OPEN 13
International Exhibition of Sculpture and Installation
1 September - 3 October 2010
OPEN presents art works installed in public spaces in various locations around Lido. Over the years, the list of participants has come to include a series of established international artists and curators such as, Lois Weinberger, Louise Bourgeois, Niki De Saint Phalle, Richard Long, Marc Quinn, Marisa Merz, Sandro Chia, Yoko Ono, Keith Haring, Pierre Restany, Achille Bonito Oliva, Lorand Hegyi, Beral Madra, Alanna Heiss, as well as Greek artists whose work is also known internationally such as Theodoros, Costas Varotsos and Danae Stratou. Open is organised by Arte Communications and curated by Paolo de Grandis, as a parallel event to the Venice Film Festival.
Aristotelis Deligiannidis had already participated in Open one year before, following invitation by the Greek commissioner, Christos Savvidis (ArtBOX.gr). The art work produced on that occasion was later donated to Lido's Public Library. During Open 2010, while the work is still standing at its original location in anticipation of its transfer, the artist is invited back, to revisit the art work (click on the link below for more details on Open 2009).

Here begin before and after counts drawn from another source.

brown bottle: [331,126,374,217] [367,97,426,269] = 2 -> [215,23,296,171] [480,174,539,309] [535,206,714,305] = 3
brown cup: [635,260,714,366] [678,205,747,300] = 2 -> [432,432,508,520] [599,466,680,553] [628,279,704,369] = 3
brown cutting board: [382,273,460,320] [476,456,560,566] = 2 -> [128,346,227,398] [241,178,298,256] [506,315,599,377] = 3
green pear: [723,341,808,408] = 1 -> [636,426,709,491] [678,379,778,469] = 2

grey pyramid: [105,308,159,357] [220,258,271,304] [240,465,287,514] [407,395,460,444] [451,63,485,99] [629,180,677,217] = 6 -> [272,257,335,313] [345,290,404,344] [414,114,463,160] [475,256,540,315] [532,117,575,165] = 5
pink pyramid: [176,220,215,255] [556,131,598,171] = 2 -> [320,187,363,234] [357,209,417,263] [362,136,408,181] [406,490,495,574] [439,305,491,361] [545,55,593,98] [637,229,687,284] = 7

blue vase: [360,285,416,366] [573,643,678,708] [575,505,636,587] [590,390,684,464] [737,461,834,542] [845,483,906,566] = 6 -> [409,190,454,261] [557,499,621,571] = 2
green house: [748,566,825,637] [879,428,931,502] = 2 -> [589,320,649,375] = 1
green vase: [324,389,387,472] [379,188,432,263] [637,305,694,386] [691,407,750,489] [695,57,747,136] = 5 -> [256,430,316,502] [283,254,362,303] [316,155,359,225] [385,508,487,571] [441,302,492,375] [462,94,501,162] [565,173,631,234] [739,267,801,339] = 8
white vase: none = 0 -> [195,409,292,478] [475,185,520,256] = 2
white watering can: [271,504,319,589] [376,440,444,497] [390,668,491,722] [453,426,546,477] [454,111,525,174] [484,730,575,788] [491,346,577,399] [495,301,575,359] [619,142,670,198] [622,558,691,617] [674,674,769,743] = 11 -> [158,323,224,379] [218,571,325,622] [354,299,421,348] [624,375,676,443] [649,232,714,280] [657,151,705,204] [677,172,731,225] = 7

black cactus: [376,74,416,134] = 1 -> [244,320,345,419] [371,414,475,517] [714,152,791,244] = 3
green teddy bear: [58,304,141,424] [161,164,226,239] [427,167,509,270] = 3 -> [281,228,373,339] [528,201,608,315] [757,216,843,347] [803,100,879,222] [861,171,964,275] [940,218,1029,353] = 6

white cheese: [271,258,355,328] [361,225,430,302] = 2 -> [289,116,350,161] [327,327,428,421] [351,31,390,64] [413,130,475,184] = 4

Aristotelis Deligiannidis’s cross-shaped plexiglas construction/installation bears traces and graphics in black and white. It is still standing, one year later, at the outdoors location where it was initially installed on the occasion of Open 12.
Before the work’s transportation and installation at its final location (Lido’s new public library), the artist will rework it, adding colour through his intense painterly gesture. The goal is not to fill in the gaps, the surfaces untouched by the artist’s writing on the transparent material; rather, the artist introduces colour as a new layer upon last year’s non-coloured gestures and to soften their somewhat aggressive quality. The audience is thus lead one step further, towards renewed interpretative connotations or diversions which result from the adding of colour, perceived as a changed sensitivity, or as the alteration of the transparent plexiglas surface into areas less penetrable by one’s gaze. This additional or supplementary action through which the artist retouches and reinvestigates the work, seems to be a kind of explicit and ironic reassertion of the art work’s definitely incomplete quality, constantly doubted by the artist himself. This transformed, enriched construction/installation introduces a new conceptual framework; ultimately, a renewed promise for the understanding and awareness of human activity. It seems as though this is a long ago scheduled meeting, which however bears the freshness and dynamic qualities of a random re-discovery that brings new qualities and new life.